How can we be sure that weights are mapped to the proper class? During training, the dataset will be in batch (and shuffled). Should I map weights according to how the model is seeing each label in each batch?
I’m asking that because I would be much more comfortable passing a dictionary of weights to the loss function, instead of a list
In my understanding, classes are assigned with integers (from 0 to num_classes).
Following this, weights will be a list of num_classes, with weights[i] corresponding to weight of ith class.
Can you elaborate a bit on how you calculate the weights?

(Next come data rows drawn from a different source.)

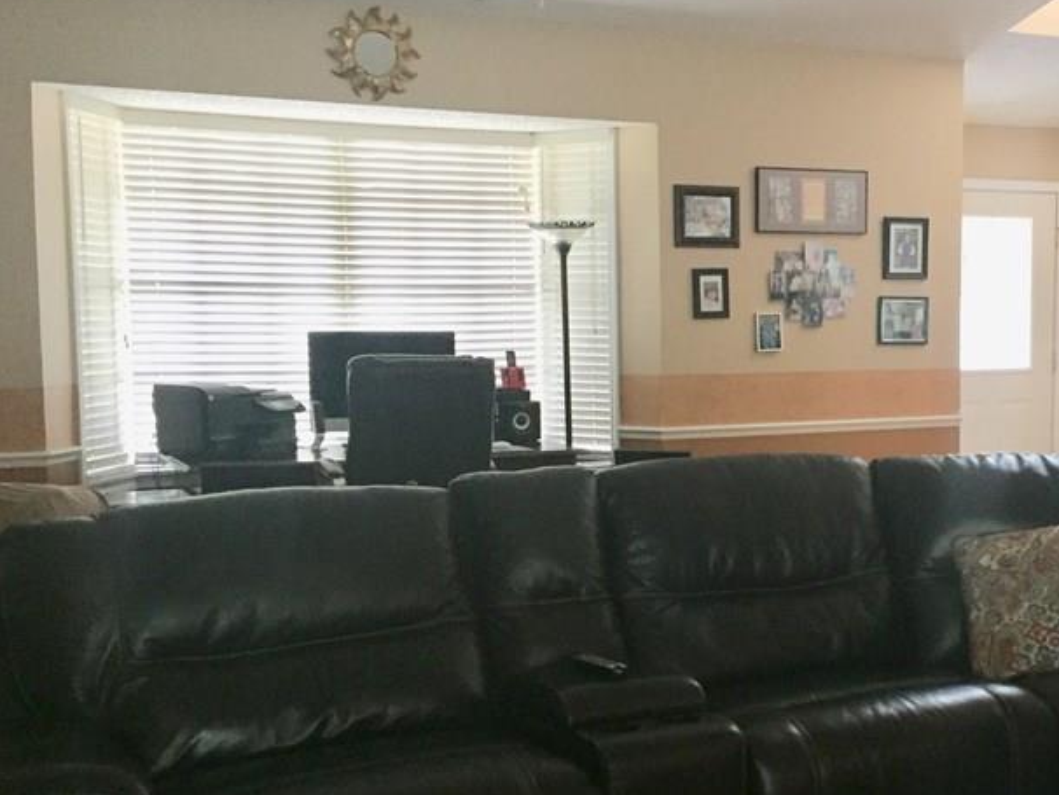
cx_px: 809
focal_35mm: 49
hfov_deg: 37.8
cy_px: 451
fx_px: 1500
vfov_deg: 29.7
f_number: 2.2
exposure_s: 1/30
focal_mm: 4.15
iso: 200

Also, both the weights lists are different here.
Basically, the weights list has length = number of total classes. (Not the number of samples) weights[i] = weight calculated for class i.

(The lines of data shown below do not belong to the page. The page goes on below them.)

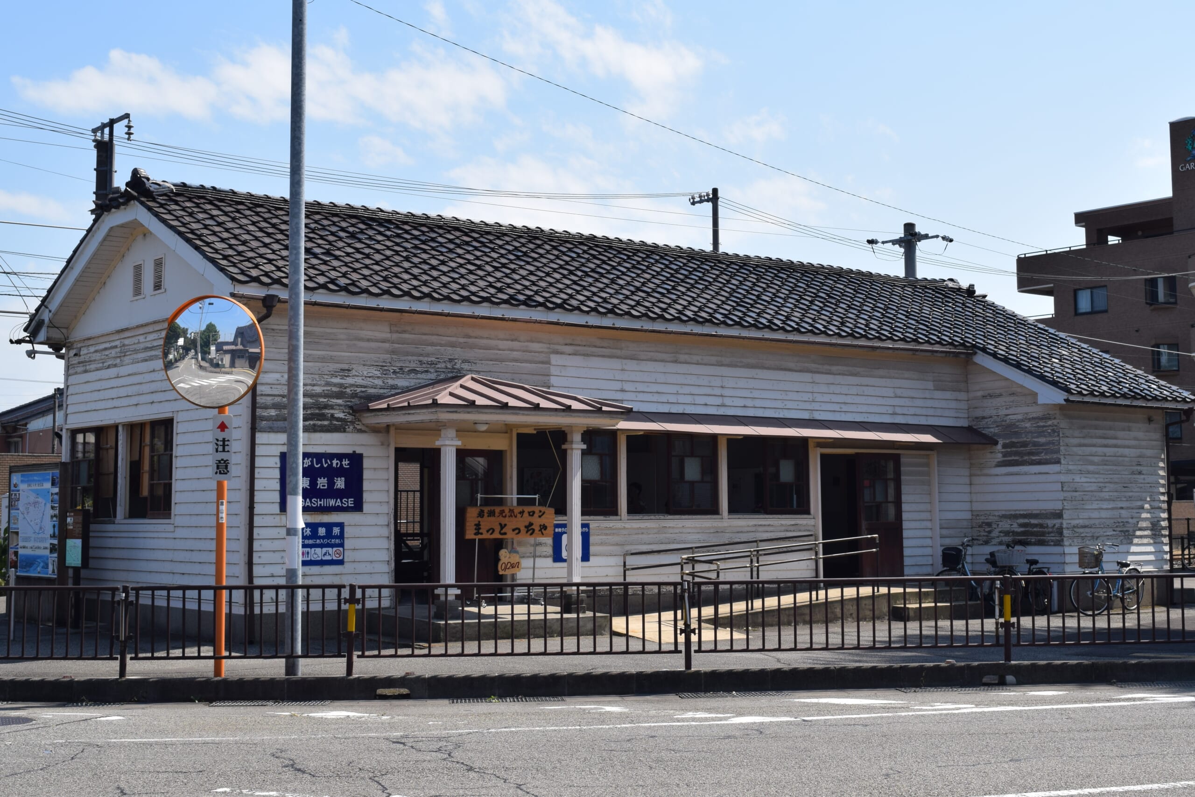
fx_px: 1494
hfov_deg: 43.6
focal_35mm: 45
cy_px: 398
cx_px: 598
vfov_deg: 29.9
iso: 200
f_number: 10
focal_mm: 30
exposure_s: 1/400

I am not sure how your example relates to this definition. Maybe I am a bit confused with your example.
You are totally right, let me explain better now (and correct my mistakes)
For example, image I have a dataframe df like this
| var | label
| a | 2
| b | 2
| c | 1
| d | 3
In the example before, I calculated the class weights as
w = 1 / (df.label.value_counts()/df.label.value_counts().sum())
w = w/w.sum()
which leads to this class weight (you are right, number total class not number of samples)
2 0.2
3 0.4
1 0.4
Now, when I pass w to my loss function through torch.from_numpy(w.values), should I first order it so that it reflects the order of the classes (1, 2, 3), therefore [0.4, 0.2, 0.4]? Or should I pass it as-is, therefore [0.2, 0.4, 0.4]?
Thanks for explaining!
Assuming that you are mapping the classes [1,2,3] into pytorch equivalent 0-based classes of [0,1,2], you have to pass [0.4, 0.2, 0.4] as you mentioned.